There is so much anger; everyone seems to have forgotten basic human rights. Children are carrying stones instead of books. They are angry with the leadership, who seem unwilling to address their grievances, and then vent their ire by wrongfully engaging in violent protests.
While the state has a responsibility to contain violent protests, the tendency to be heavy handed will only exacerbate a situation where emotions are running high. It will only make the young protesters more defiant. There has clearly been excessive and indiscriminate use of force leading to scores of fatalities and hundreds of injuries. There are repeated allegations about abusive and rough treatment by security officials deployed on the streets.
It is crucial for organizers to call for peaceful protests. It is particularly worrying to hear accounts of children being placed at risk during violent demonstrations. But it is for the state to ensure that there is proportionate use of force.

_Records shown_
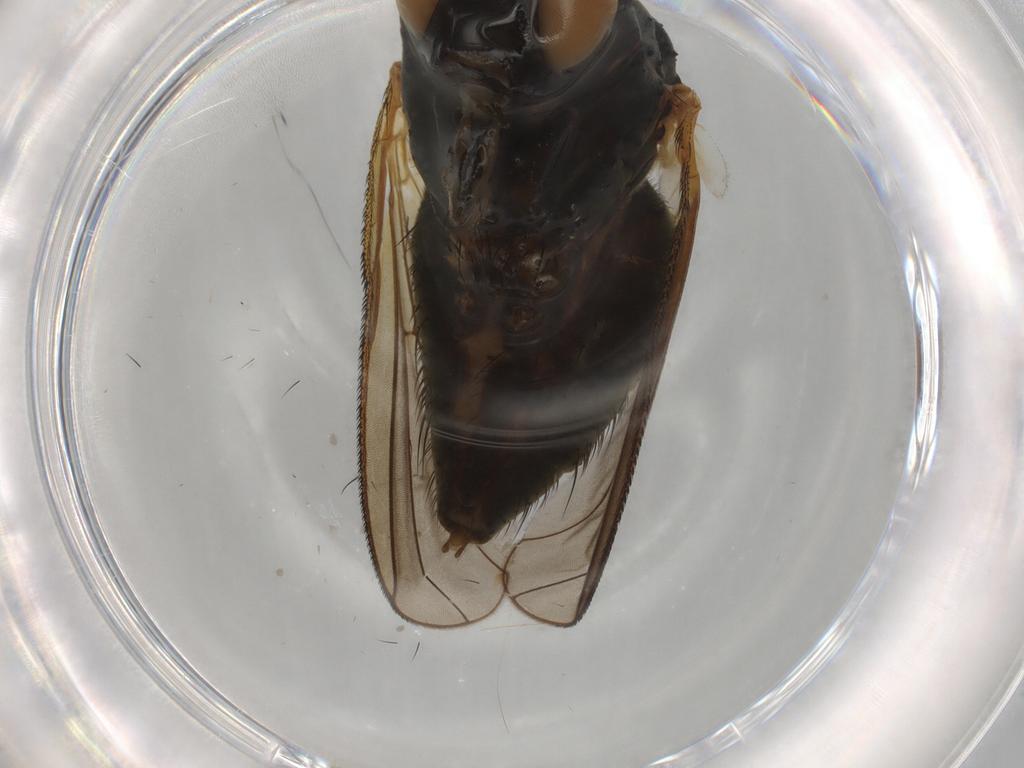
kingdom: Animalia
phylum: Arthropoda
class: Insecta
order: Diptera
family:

==

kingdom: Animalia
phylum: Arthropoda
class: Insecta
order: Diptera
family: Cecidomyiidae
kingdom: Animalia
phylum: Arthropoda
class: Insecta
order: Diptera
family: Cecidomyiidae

_What you are asked to do_
Reproduce the stretch of the passage on violent protests from "It is crucial" through "use of force.", substituting "protest leaders" for "organizers".

_Final result_
It is crucial for protest leaders to call for peaceful protests. It is particularly worrying to hear accounts of children being placed at risk during violent demonstrations. But it is for the state to ensure that there is proportionate use of force.